Scaling resources in Azure Database for PostgreSQL flexible server

APPLIES TO: Azure Database for PostgreSQL - Flexible Server

Azure Database for PostgreSQL flexible server supports both vertical and horizontal scaling options.

Vertical scaling: You can scale vertically by adding more resources to the Azure Database for PostgreSQL flexible server instance, such as increasing the instance-assigned number of CPUs and memory. Network throughput of your instance depends on the values you choose for CPU and memory.

After an Azure Database for PostgreSQL flexible server instance is created, you can independently change the:

  • CPU (vCores).
  • Amount of storage.
  • Backup retention period.

The number of vCores can be scaled up or down, but the storage size can only be increased. You can also scale the backup retention period, up or down, from 7 to 35 days. The resources can be scaled by using multiple tools, for instance, the Azure portal or the Azure CLI.

Note

After you increase the storage size, you can't go back to a smaller storage size.

Horizontal scaling: You can scale horizontally by creating read replicas. Read replicas let you scale your read workloads onto separate Azure Database for PostgreSQL flexible server instances. They don't affect the performance and availability of the primary instance.

When you change the number of vCores or the compute tier, the instance is restarted for the new server type to take effect. During this time, the system switches over to the new server type. No new connections can be established, and all uncommitted transactions are rolled back.

The overall time it takes to restart your server depends on the crash recovery process and database activity at the time of the restart. Restart typically takes a minute or less, but it can be several minutes. Timing depends on the transactional activity when the restart was initiated.

If your application is sensitive to loss of in-flight transactions that might occur during compute scaling, we recommend implementing a transaction retry pattern.

Scaling the storage doesn't require a server restart in most cases. Similarly, backup retention period changes are an online operation. To improve the restart time, we recommend that you perform scale operations during off-peak hours. That approach reduces the time needed to restart the database server.

Near-zero downtime scaling

Near-zero downtime scaling is a feature designed to minimize downtime when you modify storage and compute tiers. If you modify the number of vCores or change the compute tier, the server undergoes a restart to apply the new configuration. During this transition to the new server, no new connections can be established.

Typically, this process could take anywhere between 2 to 10 minutes with regular scaling. With the new near-zero downtime scaling feature, this duration is reduced to less than 30 seconds. This reduction in downtime during scaling resources improves the overall availability of your database instance.

How it works

When you update your Azure Database for PostgreSQL flexible server instance in scaling scenarios, we create a new copy of your server (VM) with the updated configuration. We synchronize it with your current one, and switch to the new copy with a 30-second interruption. Then we retire the old server. The process occurs all at no extra cost to you.

This process allows for seamless updates while minimizing downtime and ensuring cost-efficiency.
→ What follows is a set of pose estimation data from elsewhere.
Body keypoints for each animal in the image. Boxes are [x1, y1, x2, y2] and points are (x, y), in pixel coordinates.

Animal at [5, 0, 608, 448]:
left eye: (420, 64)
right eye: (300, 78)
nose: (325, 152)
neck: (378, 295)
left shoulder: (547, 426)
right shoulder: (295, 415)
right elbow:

This scaling process is triggered when changes are made to the storage and compute tiers. This feature is only available on non-HA servers and is enabled in all Azure regions. No customer action is required to use this capability.

For read replica configured servers, scaling operations must follow a specific sequence to ensure data consistency and minimize downtime. For details about that sequence, refer to scaling with read replicas.

Note

The near-zero downtime scaling process is the default operation. When the following limitations are encountered, the system switches to regular scaling, which involves more downtime compared to the near-zero downtime scaling.

Precise downtime expectations

  • Downtime duration: In most cases, the downtime ranges from 10 to 30 seconds.
  • Other considerations: After a scaling event, there's an inherent DNS Time-To-Live (TTL) period of approximately 30 seconds. This period isn't directly controlled by the scaling process. It's a standard part of DNS behavior. From an application perspective, the total downtime experienced during scaling could be in the range of 40 to 60 seconds.

Considerations and limitations

  • For near-zero downtime scaling to work, enable all inbound/outbound connections between the IPs in the delegated subnet when you use virtual network integrated networking. If these connections aren't enabled, the near-zero downtime scaling process doesn't work and scaling occurs through the standard scaling workflow.
  • Near-zero downtime scaling doesn't work if there are regional capacity constraints or quota limits on customer subscriptions.
  • Near-zero downtime scaling doesn't work for a replica server because it's only supported on the primary server. For a replica server, it automatically goes through a regular scaling process.
  • Near-zero downtime scaling doesn't work if a virtual network-injected server with a delegated subnet doesn't have sufficient usable IP addresses. If you have a standalone server, one extra IP address is necessary. For an HA-enabled server, two extra IP addresses are required.
  • Logical replication slots aren't preserved during a near-zero downtime failover event. To maintain logical replication slots and ensure data consistency after a scale operation, use the pg_failover_slot extension. For more information, see Enabling extension in a flexible server.
  • Near-zero downtime scaling doesn't work with unlogged tables. Customers using unlogged tables for any of their data will lose all the data in those tables after the near-zero downtime scaling.
  • Near-zero downtime scaling is currently not supported for High Availability (HA) enabled servers.